Pour lever les freins au développement de la géothermie sur pompe à chaleur, la publication du décret d'application de l'article 66 de la loi Warsmann est indispensable - nous le rappelons de façon continue à la Ministre -, afin d'autoriser les forages à 200 mètres de profondeur. Ils sont aujourd'hui limités à 100 mètres de profondeur. Cette mesure dégagerait des sources d'énergie. Il est regrettable qu'elle prenne autant de temps. Cela fait plus d'un an que nous attendons ce décret.

Il faut également soutenir le transfert des appellations de qualité : dès qu'on progresse en profondeur, il faut faire de bons forages. Pour cela, il est nécessaire de développer les qualifications au sein des entreprises. Cet enjeu est de taille, afin d'éviter toute mauvaise utilisation du sous-sol. Nous sommes en train de travailler avec qualit'EnR pour mettre au point des qualifications.

Il est aussi nécessaire d'avoir une visibilité sur la durée des dispositifs d'incitation. La géothermie doit être placée au coeur du bâtiment neuf comme du bâtiment existant. Les freins psychologiques, comme ceux liés à la durée des opérations ou aux enjeux locaux, doivent être levés.

S'agissant de la géothermie sur réseaux, nous préconisons de doubler le fonds chaleur renouvelable, de réserver une suite rapide et favorable à l'appel à manifestations d'intérêt (AMI) pour les démonstrateurs, lancé par l'ADEME, ainsi que d'engager un nouvel AMI. La recherche et développement doivent continuer à se développer.
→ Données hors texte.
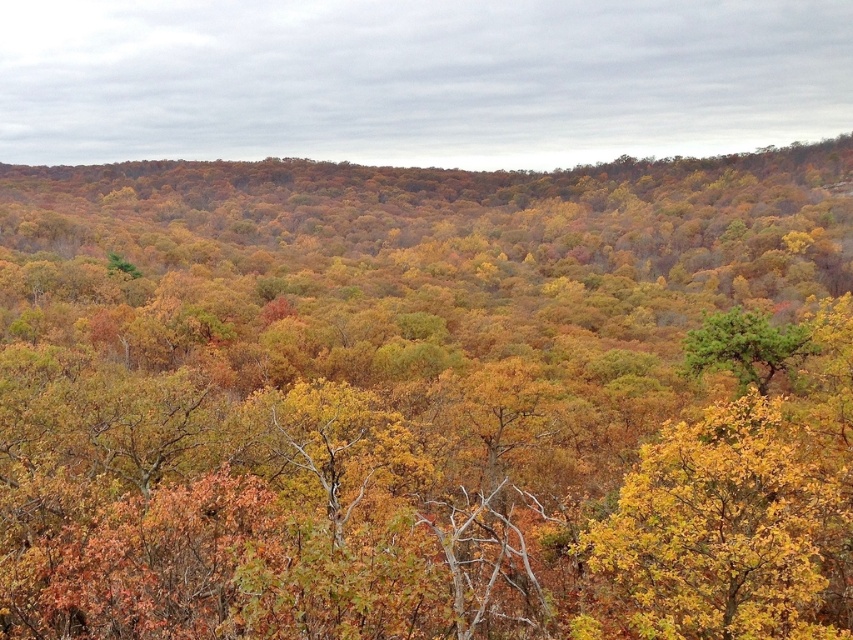
Can you confirm if yellow-green foliage at center-right is positioned to the left of green textured tree at center?

Yes, yellow-green foliage at center-right is to the left of green textured tree at center.

The width and height of the screenshot is (853, 640). What are the coordinates of `yellow-green foliage at center-right` in the screenshot? It's located at (730, 531).

Describe the element at coordinates (730, 531) in the screenshot. The width and height of the screenshot is (853, 640). I see `yellow-green foliage at center-right` at that location.

You are a GUI agent. You are given a task and a screenshot of the screen. Output one action in this format:
    pyautogui.click(x=<x>, y=<y>)
    Task: Click on the yellow-green foliage at center-right
    This screenshot has width=853, height=640.
    Given the screenshot: What is the action you would take?
    pyautogui.click(x=730, y=531)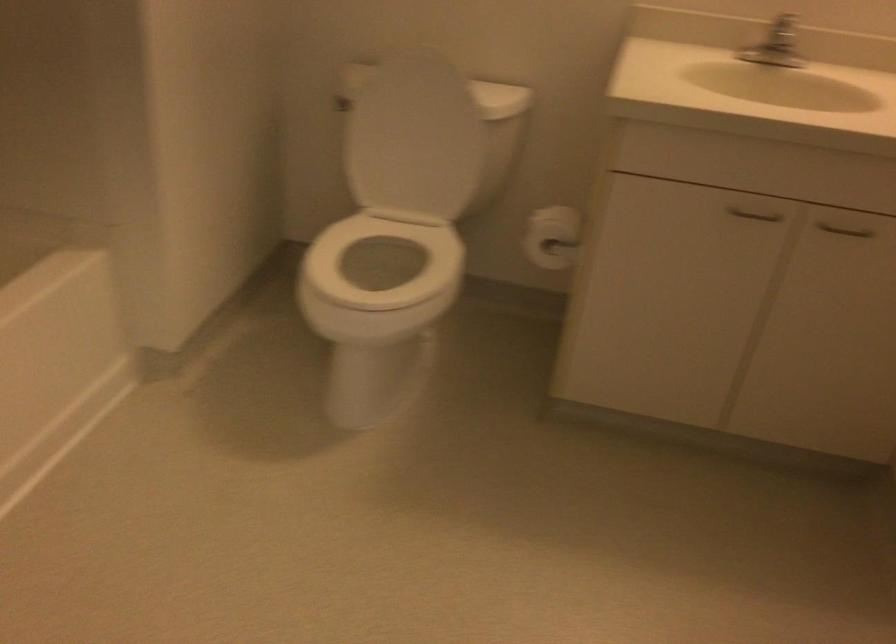
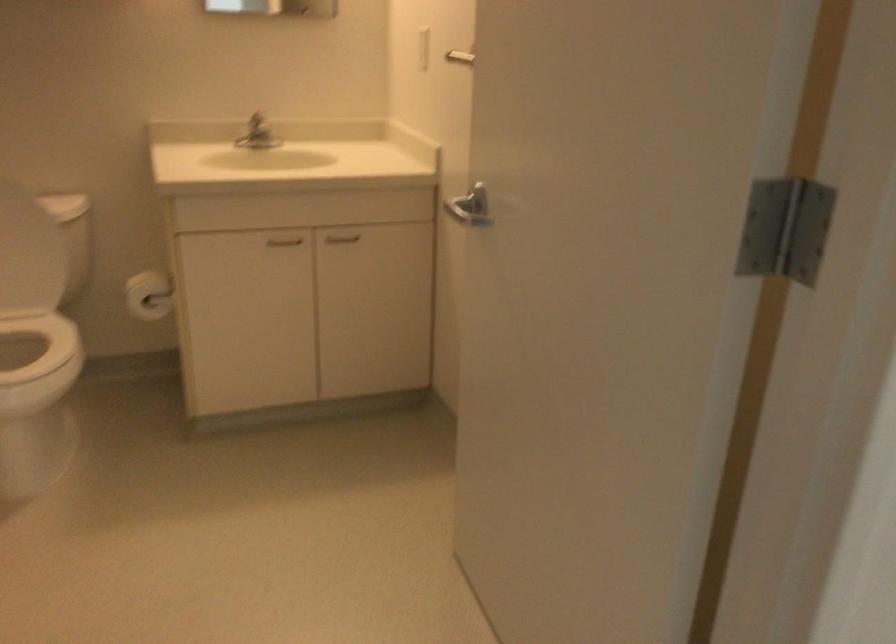
The point at (554, 245) is marked in the first image. Where is the corresponding point in the second image?

(149, 295)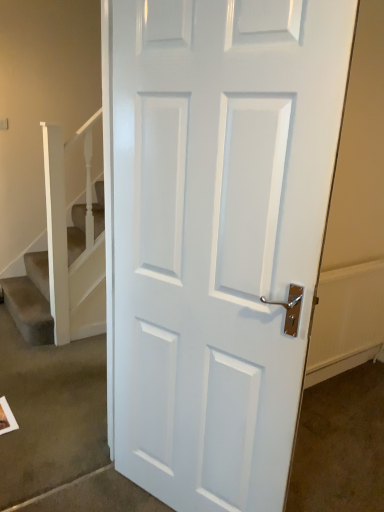
At what (x,y) coordinates should I click in order to perform the action: click on white glossy door at center. Please return your answer as a coordinate pair (x, y). This screenshot has height=512, width=384. Looking at the image, I should click on (216, 234).

This screenshot has width=384, height=512. What do you see at coordinates (216, 234) in the screenshot?
I see `white glossy door at center` at bounding box center [216, 234].

Locate an element on the screen. The image size is (384, 512). white glossy door at center is located at coordinates (216, 234).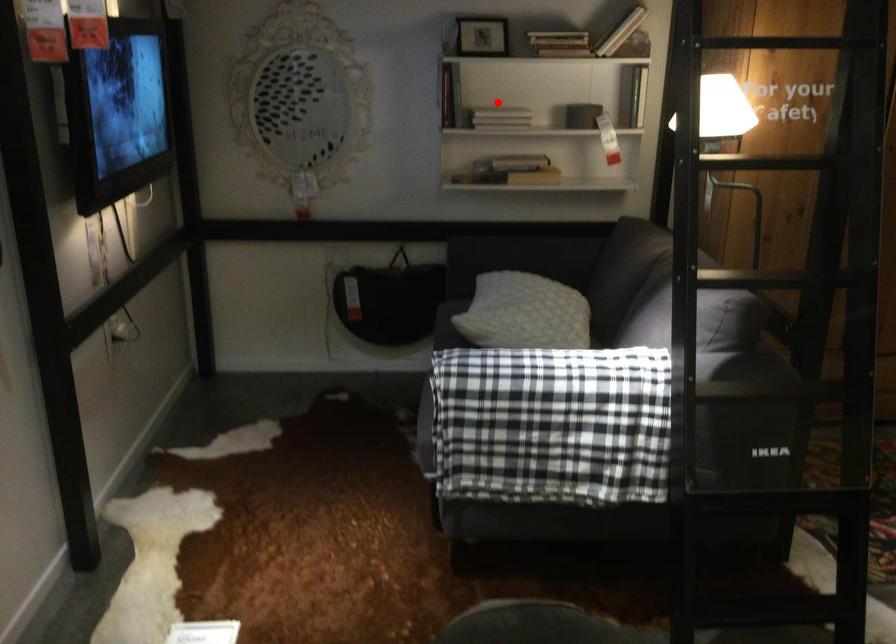
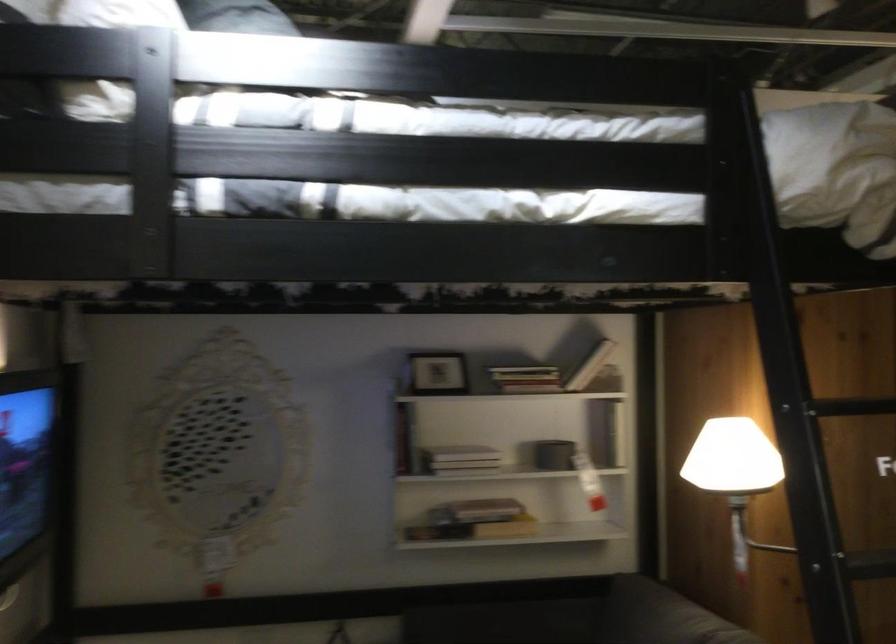
Where in the second image is the point corresponding to the highlighted location from the first image?

(460, 453)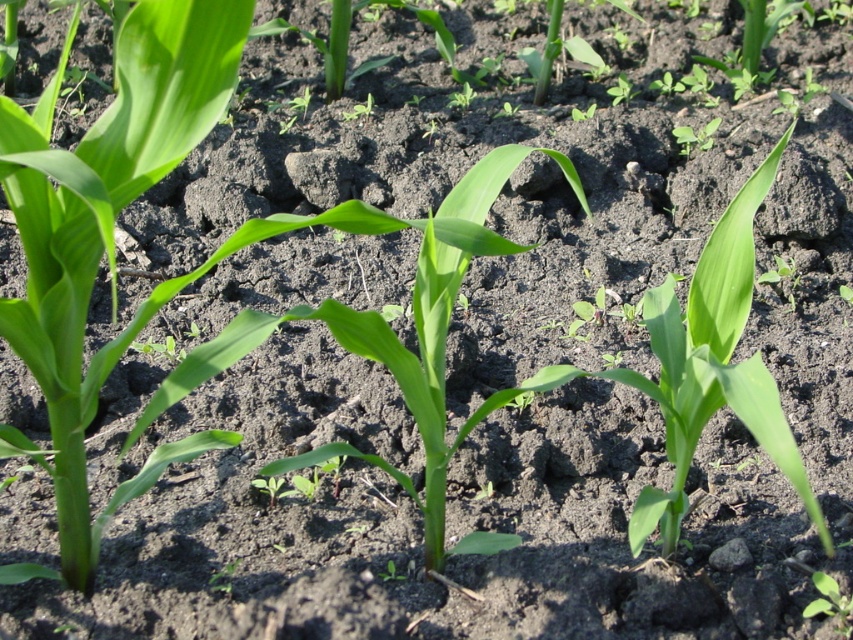
Does green leafy plant at center appear on the right side of green leafy plant at lower right?

No, green leafy plant at center is not to the right of green leafy plant at lower right.

At what (x,y) coordinates should I click in order to perform the action: click on green leafy plant at center. Please return your answer as a coordinate pair (x, y). Looking at the image, I should click on (433, 342).

Which is in front, point (439, 301) or point (828, 605)?

Point (439, 301) is in front.

You are a GUI agent. You are given a task and a screenshot of the screen. Output one action in this format:
    pyautogui.click(x=<x>, y=<y>)
    Task: Click on the green leafy plant at center
    Image resolution: width=853 pixels, height=640 pixels.
    Given the screenshot: What is the action you would take?
    pyautogui.click(x=433, y=342)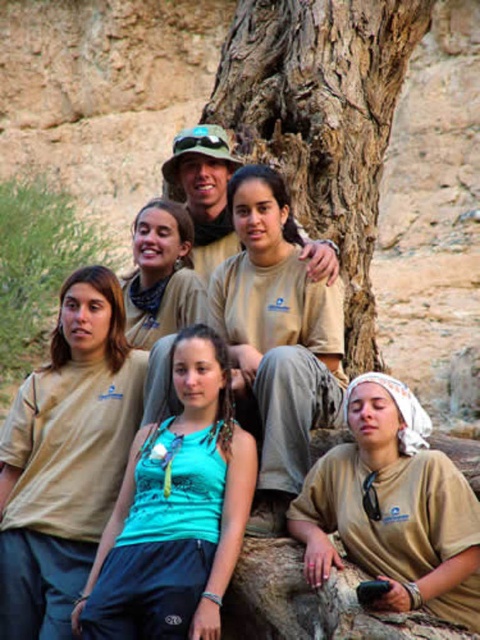
Is matte khaki t-shirt at center smaller than beige cotton shirt at center?

No.

Find the location of a particular element. The image size is (480, 640). matte khaki t-shirt at center is located at coordinates (66, 456).

Where is `matte khaki t-shirt at center`? This screenshot has height=640, width=480. matte khaki t-shirt at center is located at coordinates (66, 456).

Does point (274, 240) lie in front of point (152, 326)?

Yes, point (274, 240) is in front of point (152, 326).

Find the location of a particular element. The image size is (480, 640). beige cotton shirt at center is located at coordinates (276, 339).

You are a GUI agent. You are given a task and a screenshot of the screen. Output one action in this format:
    pyautogui.click(x=<x>, y=<y>)
    Task: Click on the beige cotton shirt at center
    The image size is (480, 640).
    Given the screenshot: What is the action you would take?
    pyautogui.click(x=276, y=339)

Between matte khaki t-shirt at center and matte khaki shirt at center, which one is positioned higher?

Positioned higher is matte khaki shirt at center.

From the picture: Which is below, matte khaki t-shirt at center or matte khaki shirt at center?

matte khaki t-shirt at center is below.

Identify the location of matte khaki t-shirt at center. This screenshot has height=640, width=480. (66, 456).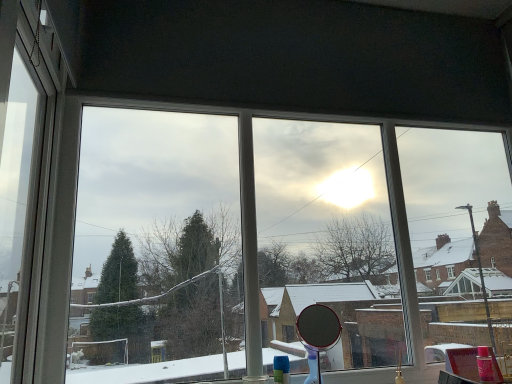
Question: From the image's perspective, relative to transparent glass mirror at center, is polished silver mirror at center above or below?

Choices:
 (A) below
 (B) above

Answer: (A)

Question: Considering their positions, is polished silver mirror at center located in front of or behind transparent glass mirror at center?

Choices:
 (A) front
 (B) behind

Answer: (A)

Question: Estimate the real-world distances between objects in this image. Which object is farther from the transparent glass mirror at center?

Choices:
 (A) polished silver mirror at center
 (B) white plastic window frame at left

Answer: (B)

Question: Which object is the farthest from the white plastic window frame at left?

Choices:
 (A) transparent glass mirror at center
 (B) polished silver mirror at center

Answer: (B)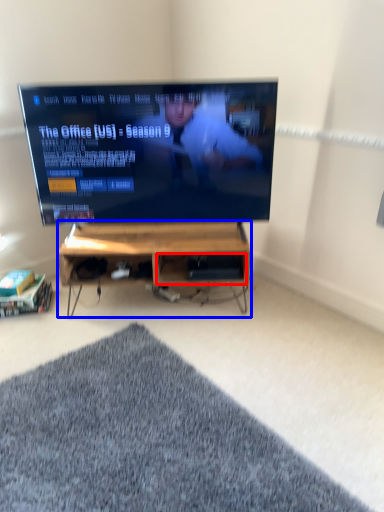
Question: Among these objects, which one is nearest to the camera, shelf (highlighted by a red box) or desk (highlighted by a blue box)?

La géothermie électrique est quant à elle aujourd'hui limitée à deux sites. Il convient de multiplier ce chiffre en menant d'autres opérations lourdes. Nous devons aussi améliorer notre performance par la stimulation de nos systèmes. La technologie EGS (enhanced geothermal systems) doit être développée. Il faut également couvrir le risque géologique. Compte tenu de l'ampleur des opérations menées, il est nécessaire d'avoir des assurances. La géothermie électrique est une bonne solution pour les îles, afin d'en renforcer l'autonomie énergique.

La filière de la géothermie compte en France une centaine d'entreprises solides, d'après l'annuaire du SER. Toute la chaîne de valeur est incluse dans ce chiffre : ingénierie, sociétés de services, équipementiers... Nous sommes très bons, mais le marché national est encore insuffisamment développé pour accéder à l'export. Il ne s'agit pas d'un problème de qualification, car nous sommes à la hauteur, mais de développement.